If you ask me whether these growing economies are dangerous. My cynical answer is ‘Yes’ – watch out. Why? Look at the list of shopping list for China with their foreign reserve? Buying off all Portugal, Ireland, Italy and Spain debt? Or Buy this year’s projected oil output and drive the oil market as they wish? This raises very important points for Europe and the United States. The economy need to bring their intervention with an acute eye to re-shape the economy to prevent European Credit Crunch, which I believe that is imminent. Hence, rapid growing economies will have somewhat a huge impact on rebalancing the global economy outlook of global economy and may lead the economic growth. For Europe and the US, it is a real time without further postponement to restore their confidence and work hard beyond their expectation to fix what has gone wrong for a long time. 




Oh, My God! - It’s really happening

Danny Quah, a professor at London School of Economics and also a member of the World Economic Forum on Economic Imbalances. One of his studies grasped my attention with a headline of ‘The Great Shift East’. His study argues that there is clearly more economic activity in Asia and also mapped out the evolution of world’s economic centre of gravity from 1980 through 2049. According to Professor Danny Quah;

                                                                                                                                      (source: Danny Quah, 2011) 

Economic centre of gravity is defined as the spot within the globe, which represents the “average location” of global GDP. For example, if there were only two locations anywhere in the world producing any GDP, New York and Beijing, and they produced the same amount of GDP in each city, then the centre of gravity would lie within the surfaces of the globe exactly halfway between New York and Beijing. The first dot on the left is where the centre of gravity in 1980s, somewhere between Europe and US. The black dot on the far right is where it was located in 2008. And the red dot shows where is projected to be in 2050. It has moved a long way east already, will move a lot further east in future decades. (Danny Quah, 2010)
                                                                
But, Western economists (e.g. William Easterly and Greg Mankiw) says, “ West should not be worried” based on their thought that the west and the East are not competing for a fixed amount of Global GDP, and free trade between them will mean that both can become richer than they would be without the free trade. Also, rapidly growing economies are growing at breathtaking scale and is happening so quickly as it is shown on the graph below.



                                                                                                                                           (Source: FT, IMF, 2010)  
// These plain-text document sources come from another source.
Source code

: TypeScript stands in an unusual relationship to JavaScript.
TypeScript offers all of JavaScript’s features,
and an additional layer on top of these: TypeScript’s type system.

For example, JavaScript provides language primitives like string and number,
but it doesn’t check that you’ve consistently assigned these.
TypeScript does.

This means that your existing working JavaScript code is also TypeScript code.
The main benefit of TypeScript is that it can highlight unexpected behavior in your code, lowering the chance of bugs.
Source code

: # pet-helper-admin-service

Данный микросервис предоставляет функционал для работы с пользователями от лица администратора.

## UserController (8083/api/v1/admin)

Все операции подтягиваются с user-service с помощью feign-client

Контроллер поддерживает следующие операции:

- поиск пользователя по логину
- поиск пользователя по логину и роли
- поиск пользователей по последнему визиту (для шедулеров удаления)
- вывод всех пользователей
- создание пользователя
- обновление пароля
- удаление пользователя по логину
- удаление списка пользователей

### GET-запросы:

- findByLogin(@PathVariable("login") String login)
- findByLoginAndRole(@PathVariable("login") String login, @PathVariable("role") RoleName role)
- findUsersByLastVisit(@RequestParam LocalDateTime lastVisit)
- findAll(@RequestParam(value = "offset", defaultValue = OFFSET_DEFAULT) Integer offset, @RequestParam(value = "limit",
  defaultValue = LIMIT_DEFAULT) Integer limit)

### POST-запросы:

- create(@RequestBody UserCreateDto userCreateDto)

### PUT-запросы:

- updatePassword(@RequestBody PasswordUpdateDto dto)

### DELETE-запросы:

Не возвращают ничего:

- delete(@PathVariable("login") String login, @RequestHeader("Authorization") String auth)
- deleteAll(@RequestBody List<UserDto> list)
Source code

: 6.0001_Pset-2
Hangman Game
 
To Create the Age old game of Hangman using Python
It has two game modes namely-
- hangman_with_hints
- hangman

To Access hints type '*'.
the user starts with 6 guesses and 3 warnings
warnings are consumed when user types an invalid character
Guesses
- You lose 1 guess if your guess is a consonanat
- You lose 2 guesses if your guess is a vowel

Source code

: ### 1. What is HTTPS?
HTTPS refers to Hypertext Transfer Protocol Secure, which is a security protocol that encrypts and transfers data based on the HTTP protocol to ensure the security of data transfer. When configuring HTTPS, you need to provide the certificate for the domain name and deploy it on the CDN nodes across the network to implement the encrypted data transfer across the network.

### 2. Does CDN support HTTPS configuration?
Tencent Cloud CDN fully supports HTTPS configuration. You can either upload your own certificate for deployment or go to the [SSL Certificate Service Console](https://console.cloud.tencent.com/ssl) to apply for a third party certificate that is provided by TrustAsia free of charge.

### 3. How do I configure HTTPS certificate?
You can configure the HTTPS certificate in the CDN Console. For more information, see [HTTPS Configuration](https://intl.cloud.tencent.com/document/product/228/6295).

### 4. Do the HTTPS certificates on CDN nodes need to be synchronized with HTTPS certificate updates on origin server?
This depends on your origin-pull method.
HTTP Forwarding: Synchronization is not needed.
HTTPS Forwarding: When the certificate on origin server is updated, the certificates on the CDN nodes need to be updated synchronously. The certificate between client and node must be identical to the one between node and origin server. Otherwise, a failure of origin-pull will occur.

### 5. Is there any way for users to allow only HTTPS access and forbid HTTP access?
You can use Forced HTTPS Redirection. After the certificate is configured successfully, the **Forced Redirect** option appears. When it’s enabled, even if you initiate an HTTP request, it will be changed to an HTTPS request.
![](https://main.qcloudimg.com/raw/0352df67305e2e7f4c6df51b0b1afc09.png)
I do not totally believe in the collapse of financial sector in 2008 did cause widening gaps in GDP growth between emerging countries and developed countries. There was an obvious tipping point from beginning of 2001. I do not say with confidence of course. But, if these two lines show interconnections, the global order and economy will see many issues that has not ever discovered, yet with an same objective of all – A great era with more growth as one economy within all countries on globe rather than classifying the global economy as the west and the east as if they are competitors for a death.